La figura de Barcelona atraviesa uno de los momentos más frustrantes de su carrera. Lesionado, lejos del césped y con un diagnóstico que se complicó con el paso de las semanas, el jugador ha explicado cómo vive este parón obligado y qué ocurrió exactamente con su rodilla.

“Estoy trabajando con los fisioterapeutas. Hemos hecho un plan que todo el mundo conoce y con el que todos están de acuerdo”, contó a los medios del club, marcando el punto de partida de una recuperación que quiere controlar al detalle.

Su día a día gira ahora alrededor de una sola idea: volver cuanto antes y en las mejores condiciones. “Solo quiero centrarme en mi recuperación. Estoy haciendo todo lo posible para estar en buena condición física: cuido la dieta, el descanso y todo lo que está en mis manos. Ahora mismo hago todo lo necesario para regresar bien y lo antes posible”.

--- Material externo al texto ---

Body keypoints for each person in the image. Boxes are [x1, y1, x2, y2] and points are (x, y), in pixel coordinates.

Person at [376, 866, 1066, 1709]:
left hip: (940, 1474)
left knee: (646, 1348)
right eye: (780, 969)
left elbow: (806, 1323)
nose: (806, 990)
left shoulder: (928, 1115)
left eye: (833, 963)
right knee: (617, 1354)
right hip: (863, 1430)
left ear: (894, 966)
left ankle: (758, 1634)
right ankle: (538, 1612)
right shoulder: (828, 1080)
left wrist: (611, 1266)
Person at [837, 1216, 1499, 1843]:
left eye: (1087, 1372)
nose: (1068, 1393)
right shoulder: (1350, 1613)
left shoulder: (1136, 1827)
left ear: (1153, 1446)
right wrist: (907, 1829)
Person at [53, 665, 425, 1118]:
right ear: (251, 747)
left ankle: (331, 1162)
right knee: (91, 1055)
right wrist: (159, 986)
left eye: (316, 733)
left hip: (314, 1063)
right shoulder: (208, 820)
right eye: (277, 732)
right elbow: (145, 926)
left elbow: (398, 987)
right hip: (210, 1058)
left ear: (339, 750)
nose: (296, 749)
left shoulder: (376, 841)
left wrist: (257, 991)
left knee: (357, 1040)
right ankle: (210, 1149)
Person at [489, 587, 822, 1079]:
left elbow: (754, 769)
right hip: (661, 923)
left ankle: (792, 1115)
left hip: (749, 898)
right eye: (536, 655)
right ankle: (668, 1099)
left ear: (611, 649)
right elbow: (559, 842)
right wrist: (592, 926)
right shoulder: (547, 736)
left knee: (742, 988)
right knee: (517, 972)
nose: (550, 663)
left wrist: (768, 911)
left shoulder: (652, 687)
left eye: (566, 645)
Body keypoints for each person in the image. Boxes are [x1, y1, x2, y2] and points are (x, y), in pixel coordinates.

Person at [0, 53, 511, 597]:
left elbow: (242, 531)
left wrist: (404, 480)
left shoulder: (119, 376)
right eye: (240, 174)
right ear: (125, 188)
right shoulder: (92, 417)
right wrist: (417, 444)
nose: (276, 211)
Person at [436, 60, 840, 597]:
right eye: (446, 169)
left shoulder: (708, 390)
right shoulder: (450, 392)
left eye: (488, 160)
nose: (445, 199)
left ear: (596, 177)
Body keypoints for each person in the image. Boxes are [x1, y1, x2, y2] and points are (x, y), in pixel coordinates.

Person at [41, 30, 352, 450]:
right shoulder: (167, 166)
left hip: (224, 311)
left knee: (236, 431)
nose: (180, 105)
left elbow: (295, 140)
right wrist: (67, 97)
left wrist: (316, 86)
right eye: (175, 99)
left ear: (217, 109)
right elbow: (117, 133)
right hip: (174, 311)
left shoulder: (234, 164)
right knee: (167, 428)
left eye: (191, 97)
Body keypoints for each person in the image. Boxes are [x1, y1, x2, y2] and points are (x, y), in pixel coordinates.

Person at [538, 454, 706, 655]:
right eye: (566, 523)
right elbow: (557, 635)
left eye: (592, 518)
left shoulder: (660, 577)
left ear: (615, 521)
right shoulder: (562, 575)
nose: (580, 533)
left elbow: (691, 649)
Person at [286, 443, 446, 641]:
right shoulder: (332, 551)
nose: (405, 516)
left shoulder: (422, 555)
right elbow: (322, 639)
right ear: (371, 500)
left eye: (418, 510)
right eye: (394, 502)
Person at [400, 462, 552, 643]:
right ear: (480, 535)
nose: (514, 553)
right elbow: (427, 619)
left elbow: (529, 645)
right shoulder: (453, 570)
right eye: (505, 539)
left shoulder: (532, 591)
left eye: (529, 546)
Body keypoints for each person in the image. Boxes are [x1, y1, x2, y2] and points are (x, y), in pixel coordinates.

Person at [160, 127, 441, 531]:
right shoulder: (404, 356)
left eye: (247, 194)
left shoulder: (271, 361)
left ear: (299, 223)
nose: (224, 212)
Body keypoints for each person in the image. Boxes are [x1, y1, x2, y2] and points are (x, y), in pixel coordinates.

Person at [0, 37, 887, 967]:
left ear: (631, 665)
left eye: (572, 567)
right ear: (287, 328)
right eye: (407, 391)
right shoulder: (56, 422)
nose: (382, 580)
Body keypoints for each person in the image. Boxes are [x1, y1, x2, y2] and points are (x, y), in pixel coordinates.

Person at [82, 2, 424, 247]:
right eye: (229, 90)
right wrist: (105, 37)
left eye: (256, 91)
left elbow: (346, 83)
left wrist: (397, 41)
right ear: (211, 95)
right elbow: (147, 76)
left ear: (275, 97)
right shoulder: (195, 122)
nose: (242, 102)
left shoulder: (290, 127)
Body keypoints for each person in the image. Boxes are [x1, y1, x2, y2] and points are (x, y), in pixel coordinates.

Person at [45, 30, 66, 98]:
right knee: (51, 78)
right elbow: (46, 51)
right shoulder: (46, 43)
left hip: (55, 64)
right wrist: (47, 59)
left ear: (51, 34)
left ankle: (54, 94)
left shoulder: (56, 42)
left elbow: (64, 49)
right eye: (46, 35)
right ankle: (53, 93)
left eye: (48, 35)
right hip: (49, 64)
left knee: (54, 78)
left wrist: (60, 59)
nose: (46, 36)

Pero detrás de ese discurso meticuloso hay rabia. Y mucha.

“Estoy realmente cabreado con esto. Me frustra mucho porque lo que más amo es jugar al fútbol, sobre todo con Barcelona y con la selección. Así que cuando estoy lesionado, me molesta muchísimo”, confesó sin rodeos.

La lesión, insiste, no llegó por una mala preparación ni por una recaída descuidada, sino por pura mala fortuna. “Creo que he tenido muy mala suerte con esta lesión porque fue un accidente: alguien cayó encima de mí y tuve un pequeño problema en la rodilla. Tuve algunas molestias durante el Mundial. También quiero explicar esto para que la gente sepa lo que pasó”.

El cuerpo técnico y los médicos no actuaron a ciegas. Hubo pruebas, informes, decisiones compartidas. “Hicimos pruebas y todo, y mostraron que había un pequeño problema. Todos lo sabían. Me dijeron que podía seguir jugando, que estaría incómodo y con algo de dolor, pero que podía continuar. Yo también pregunté por ello y me aseguraron que no podía ir a peor”.

Con esa luz verde, él eligió lo que casi siempre elige un futbolista en un gran torneo: arriesgar. “Seguí jugando porque amo jugar al fútbol. El Mundial es un sueño. Siempre haría todo lo posible por jugar. Lo he hecho muchas veces en el Barça también, y eso fue lo que hice”.

El golpe real llegó después, ya de vuelta. Cuando parecía que el problema quedaría en una simple molestia manejable, las máquinas contaron otra historia. “Volví e hice pruebas porque quería saber. Hicimos una resonancia y mostró que la lesión era ahora más seria que cuando hicimos las pruebas en Estados Unidos. Fue muy duro porque no me lo esperaba, y nadie se lo esperaba”.

Ahora le queda el silencio de la sala de fisioterapia, las horas de trabajo invisible y la espera. Su objetivo es claro: regresar fuerte, sin dudas, para volver a hacer lo que más le duele no poder hacer hoy. Jugar. Con Barcelona. Y con su selección.